僕がB棟に配属されて一ヶ月ばかりが過ぎた頃のこと。深夜になって、突然僕は、高槻に『精錬の間』に呼び出された。
こんな時間に何の用だ――僕は訝しみながらも『精錬の間』に向かった。
「よお、来たか」
ドアを開けた僕を出迎えたのは、やけに上機嫌そうな高槻と、そしてもう一人、まだ高校生と思しき少女が、後ろ手に拘束されて、虚ろな目で床の上にうずくまっていた。
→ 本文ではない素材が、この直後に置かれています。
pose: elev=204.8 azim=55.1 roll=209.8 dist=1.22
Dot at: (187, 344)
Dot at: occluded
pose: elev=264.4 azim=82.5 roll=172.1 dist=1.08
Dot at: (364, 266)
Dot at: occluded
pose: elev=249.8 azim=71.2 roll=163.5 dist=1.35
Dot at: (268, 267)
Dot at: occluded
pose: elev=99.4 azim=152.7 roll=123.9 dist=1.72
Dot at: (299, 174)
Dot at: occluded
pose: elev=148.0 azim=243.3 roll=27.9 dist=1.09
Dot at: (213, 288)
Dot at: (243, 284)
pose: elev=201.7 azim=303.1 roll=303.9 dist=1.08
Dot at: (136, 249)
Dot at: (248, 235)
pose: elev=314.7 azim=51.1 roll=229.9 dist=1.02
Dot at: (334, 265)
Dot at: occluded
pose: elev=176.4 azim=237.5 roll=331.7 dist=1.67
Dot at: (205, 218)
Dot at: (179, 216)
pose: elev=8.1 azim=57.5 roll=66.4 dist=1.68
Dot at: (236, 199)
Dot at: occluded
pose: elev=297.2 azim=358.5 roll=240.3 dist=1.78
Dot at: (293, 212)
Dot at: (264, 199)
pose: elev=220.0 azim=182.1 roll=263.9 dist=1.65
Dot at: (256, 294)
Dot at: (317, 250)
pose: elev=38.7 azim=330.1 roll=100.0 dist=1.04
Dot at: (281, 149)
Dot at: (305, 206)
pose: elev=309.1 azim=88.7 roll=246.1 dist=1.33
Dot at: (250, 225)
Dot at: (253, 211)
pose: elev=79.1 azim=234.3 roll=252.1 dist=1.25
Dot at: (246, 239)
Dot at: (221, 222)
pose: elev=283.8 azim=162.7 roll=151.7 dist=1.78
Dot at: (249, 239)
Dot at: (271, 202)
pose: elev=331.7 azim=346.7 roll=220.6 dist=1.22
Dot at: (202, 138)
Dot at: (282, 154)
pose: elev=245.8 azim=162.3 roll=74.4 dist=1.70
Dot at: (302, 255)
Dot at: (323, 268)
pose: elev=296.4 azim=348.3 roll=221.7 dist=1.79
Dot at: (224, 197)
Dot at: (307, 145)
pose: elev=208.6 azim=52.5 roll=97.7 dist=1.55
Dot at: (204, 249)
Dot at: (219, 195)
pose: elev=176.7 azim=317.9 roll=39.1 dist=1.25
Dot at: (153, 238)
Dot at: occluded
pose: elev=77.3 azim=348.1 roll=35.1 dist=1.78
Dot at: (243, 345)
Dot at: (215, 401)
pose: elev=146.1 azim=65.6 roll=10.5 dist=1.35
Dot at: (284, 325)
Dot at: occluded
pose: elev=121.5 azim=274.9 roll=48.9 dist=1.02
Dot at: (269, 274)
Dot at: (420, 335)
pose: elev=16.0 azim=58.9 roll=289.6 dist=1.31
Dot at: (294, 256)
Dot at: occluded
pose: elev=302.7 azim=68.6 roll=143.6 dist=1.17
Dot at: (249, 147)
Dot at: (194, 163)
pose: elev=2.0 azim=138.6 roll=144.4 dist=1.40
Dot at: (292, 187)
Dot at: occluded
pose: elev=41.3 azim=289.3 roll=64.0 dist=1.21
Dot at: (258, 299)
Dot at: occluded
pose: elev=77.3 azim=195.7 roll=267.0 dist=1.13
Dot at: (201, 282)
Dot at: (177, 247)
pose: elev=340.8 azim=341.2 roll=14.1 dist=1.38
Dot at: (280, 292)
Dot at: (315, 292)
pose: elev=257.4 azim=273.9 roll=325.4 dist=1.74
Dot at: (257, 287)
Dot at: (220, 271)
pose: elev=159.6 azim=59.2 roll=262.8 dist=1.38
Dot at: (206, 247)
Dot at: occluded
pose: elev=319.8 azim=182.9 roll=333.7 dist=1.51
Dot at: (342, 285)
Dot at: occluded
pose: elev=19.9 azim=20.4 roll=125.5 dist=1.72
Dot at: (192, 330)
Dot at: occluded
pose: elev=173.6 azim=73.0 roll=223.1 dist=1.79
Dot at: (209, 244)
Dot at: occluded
ひどく殴られでもしたのか、少女の頬にはくっきりと大きく青あざができて、切れた唇の端から血が流れている。
「どういうことだ、これは」
僕は少女を見遣って尋ねた。
「サルベージ屋だよ――」
軽い調子で高槻が答えて言う。
「サルベージ屋?」
聞き慣れない言葉に、僕は眉を顰めた。
「知らないのか? 入信した家族だの友人だのを連れ戻すために、信者を装って潜りこんでくる連中のことだ。こいつも生き別れの姉を連れ戻すために、たった一人で潜りこんできたらしい。全くけなげなこった――」
「――それで?」
そういうこともあるだろう――と思いながら、僕は先を促した。高槻はにやにや笑いながら続けた。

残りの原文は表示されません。